The response to the justification “just this once; we seldom ever have sex” was “now you know why,” with the justification “I don’t have a condom with me” was “I don’t have my vagina with me.”
And lastly, the teen accurately replied to condoms “cost too much,” with “STD treatments and babies cost more.”
Fridman provided the following explanation for posting the homework assignment to BuzzFeed: “It came up in my Timehop. I found this to be quite amusing. Post this to Imgur.”
However, she wasn’t expecting it to go viral. “Obviously, it’s kind of hilarious, but I don’t know, we’ve been freaking out over it,” she said.
But, Mariah’s answers were applauded on Imgur. One user wrote: “Can confirm, babies are gross and expensive. Your sister was wise beyond her years,” while another added: “‘I don’t have my vagina with me’ give this girl a Nobel prize.”
Although her choice of language did raise a few eyebrows, with one teacher noting: “I respect the kind of answers she gave, but the language is a good reason for action. Perhaps not suspension though.”
Suspending Mariah was really too far. Even though Mariah swears in it quite a bit, if anything she should have been congratulated on, was her awareness that “babies and STDs suck way more than wearing a Johnny”. These are proper answers that you can apply to real life — and I know others will be using a couple of these in the future.
The teaching of sex education to children in public schools is a contentious topic.
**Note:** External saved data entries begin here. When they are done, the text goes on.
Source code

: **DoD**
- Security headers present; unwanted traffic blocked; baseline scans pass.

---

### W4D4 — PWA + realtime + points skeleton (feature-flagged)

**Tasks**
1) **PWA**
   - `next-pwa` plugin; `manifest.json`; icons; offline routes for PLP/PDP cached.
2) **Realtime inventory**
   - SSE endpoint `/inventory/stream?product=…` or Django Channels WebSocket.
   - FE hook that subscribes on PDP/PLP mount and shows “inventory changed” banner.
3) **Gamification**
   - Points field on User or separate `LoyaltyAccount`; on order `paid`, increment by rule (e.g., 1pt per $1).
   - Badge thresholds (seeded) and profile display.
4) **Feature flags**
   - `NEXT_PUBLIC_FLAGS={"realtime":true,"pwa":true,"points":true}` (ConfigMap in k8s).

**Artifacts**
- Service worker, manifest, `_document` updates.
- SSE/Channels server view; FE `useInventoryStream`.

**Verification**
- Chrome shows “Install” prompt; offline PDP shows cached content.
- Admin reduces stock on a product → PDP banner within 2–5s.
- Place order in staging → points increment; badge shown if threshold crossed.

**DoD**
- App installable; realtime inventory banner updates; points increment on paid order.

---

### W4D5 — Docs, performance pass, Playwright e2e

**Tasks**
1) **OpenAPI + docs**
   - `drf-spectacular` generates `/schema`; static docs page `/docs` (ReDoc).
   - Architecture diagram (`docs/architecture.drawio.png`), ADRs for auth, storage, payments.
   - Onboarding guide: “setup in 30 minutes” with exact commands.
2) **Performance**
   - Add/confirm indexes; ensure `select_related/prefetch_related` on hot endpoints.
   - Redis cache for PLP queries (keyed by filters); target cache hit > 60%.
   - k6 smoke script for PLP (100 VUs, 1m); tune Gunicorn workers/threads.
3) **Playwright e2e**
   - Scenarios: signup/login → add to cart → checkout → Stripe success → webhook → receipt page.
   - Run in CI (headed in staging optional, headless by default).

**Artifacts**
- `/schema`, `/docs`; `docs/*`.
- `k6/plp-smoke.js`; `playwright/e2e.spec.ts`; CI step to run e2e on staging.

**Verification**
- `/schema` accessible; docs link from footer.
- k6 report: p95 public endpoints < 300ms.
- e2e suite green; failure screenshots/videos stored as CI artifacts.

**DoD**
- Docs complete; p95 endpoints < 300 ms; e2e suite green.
But as children grow up, they face important decisions about their relationships, sexuality, and sexual behavior. Their choices could have a long-term effect on their health and happiness. Young people have the right to lead healthy lives, and it is the responsibility of society to equip them with the knowledge and skills necessary to make healthy decisions by providing them with comprehensive sexual health education.
But it is not enough for programs to include discussions of abstinence and contraception to help young people avoid unintended pregnancy or disease. Comprehensive sexual health education must do more. It must provide young people with honest, age-appropriate information and skills necessary to help them take personal responsibility for their health and overall well-being, and in Mariah’s responses, it indicates that she fully appreciates the need of safe sex and why protection is essential. Therefore, it is better that they are aware of the potential consequences than to be unaware and get themselves into further difficulties.